Walker goes on to say that, “In addition to constitutional history, there are practical reasons to reject the ability of government to aid all religion on a non-preferential basis. In our pluralistic country with its dizzying religious diversity, it is practically impossible to aid all religions evenhandedly. Inevitably, government will pick and choose a preferred religion, and it almost always will pick the majority, politically powerful, religious tradition for preferred treatment.”
Your decision to introduce public prayer to start city council meetings violates this separation, and is not in the best interests of Greensboro. I urge you to reconsider your actions.
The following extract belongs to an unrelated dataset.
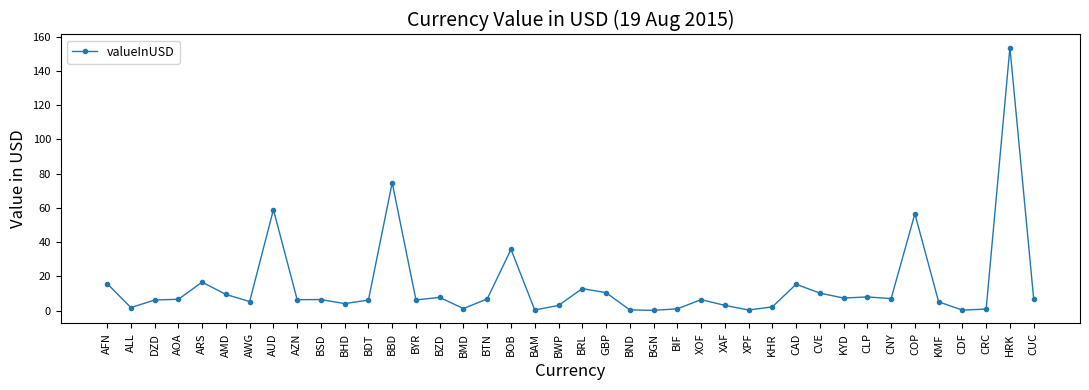

What is the value of the 5th point from the left?

16.6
Thank you for your time.
Cordially,
Michael Usey
Pastor, College Park Church
(1) This point and the next three paragraphs are from the article, “Public Prayer,” on the website of the Baptist Joint Committee. www.bjconline.org/index.php?option=com_content&task=category§ionid=4&id=15&Itemid=108
(2) See Engel v. Vitale, 370 U.S. 421 (1962); Abington School District v. Schempp, 374 U.S. 203 (1963); Board of Ed. v. Mergens, 496 U.S. 226 (1990) .
(3) Marsh v. Chambers , 463 U.S. 783 (1983).
(4) p. 295, Geo. Laurence trans., J.P. Meyer ed., 1969. Cited, John Witte, “That Serpentine Wall,” Vol. 101, U. Mich. L., Rev. 1898 (May 2003). Cited by Walker, Lie #2.
(5) This paragraph and the next two are directly from Lecture at McAfee School of Theology, “Answering the Top 10 Lies About Church and State” (September 7, 2005), by J. Brent Walker, BJC Executive Director. See Lie #5.